What I actually got when I watched the movie was surprisingly just what I should have guessed - a well directed movie, from a lousy script with a terrible cast. Marco Mak has an excellent visual style, and builds tension wonderfully... but you have to wonder if it's worth the effort when dealing with such a clunky and convoluted script. Simon Loui appears to have basically ripped off the Japanese movie SPACE TRAVELLERS for the plot, throwing in a stupid idea at the start to set up his scenario, and then forgetting to include any of the humour, warmth or characterization that made SPACE TRAVELLERS so good. Michael Wong appears to have regressed again, and you really want to punch his smarmy "oh so tough police chief" who delivers most of his lines in English once more, and in a style that really has you wondering what inspired him to become an actor. Julian Cheung actually gives an excellent performance here - I was very pleased with him. Simon Loui himself is predictable as the self-indulgent bald headed "tough but suffering" role he likes to write for himself, and Roy Cheung is *completely* miscast. Kenny Bee hardly has to do anything, and seems to be wondering why he's there for most of the movie. The youngsters in the cast all did a good job though.

There is little to redeem the movie really - there's some nice visual effects in a couple of places, but they appear to have been knocked off (ironically) from Tsui Hark's KNOCK OFF, and seem a little bit pointless here. I've not lost my faith in Marco Mak yet, but I hope he's learnt his lesson here - never ever let Simon Loui hold a pen, or Michael Wong open his mouth. Oh, and remember to cast Suki Kwan again next time!

Not recommended, but I'm sure others out there will disagree completely.
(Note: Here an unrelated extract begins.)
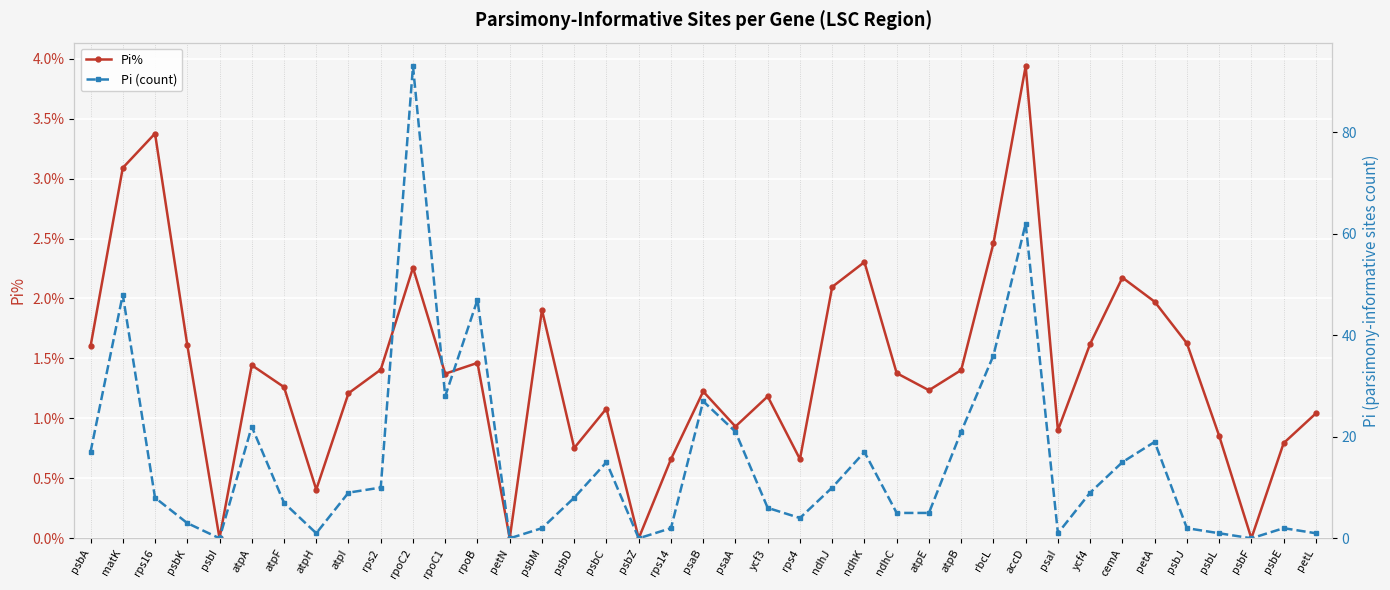

What is the average value of the Pi (count) series?

15.0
EDIT: It has since been pointed out to me that TRS is less influenced by Space Travellers than by Kevin Spacey's directorial debut ALBINO ALLIGATOR. In fact, THE REPLACEMENT SUSPECTS appears to be a shot for shot/word for word remake/rip-off of ALBINO ALLIGATOR.


Reviewed by: tarantino
Date: 01/22/2002
Summary: a good surprise: marco mak is in progress!
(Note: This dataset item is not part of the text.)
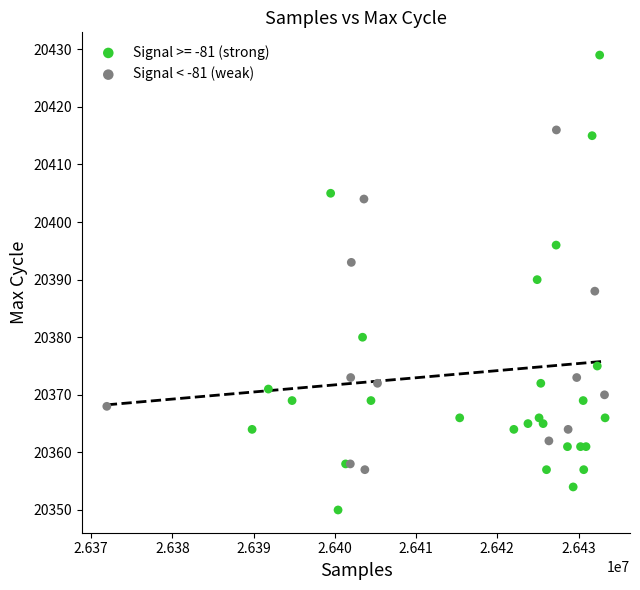

Which series contains the highest Y value?

Signal >= -81 (strong)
Blood rules and Cop on a mission were two powerful but imperefect movies: blood rules had very innovative gunfights (the use of fast motion in it was very different from Time and Tide), inventive action scenes (the use of aquarium during a gunfight) but was abusing of wooian slow-motions and the love story part was written and filmed as an advert, cop on a mission had more of the same advantages and drawbacks, a jazzy and hypnotic thriller part as good as the best of patrick yau or patrick leung and love story parts looking like a very bad remake of 9 1/2 weeks.
Even if it is not as visually inventive as the two mentionned movies, replacement suspect makes Mak able to get rid of his bad visual habits most of the time (even if there's a few time and tide like plans not surprising due to the professional past of Mak). This is a slow fascinating hostages low budget movie. The beginning installs very quickly the plot in the best De Palma way. All the actors play correctly but maybe Simon Loui doesn't play the hurt brother of one of the hostages takers as tragically as lau ching wan would do, Roy Cheung is overplaying. Michael Wong is brilliant in the role of a cynical policeman who doesn't care about hostages, only thinks of smoking cigars and laughing about the female journalist.
The end is really surprising and explains the title.
Due to a few casting mistakes i mentioned, replacement suspect is not as brilliantly achieved as the best milkyway B movies. But this is an excellent HK low budget movie though which is very refreshing in comparison with the recent milkyway bad comedies and To's disastrous Full Time Killer.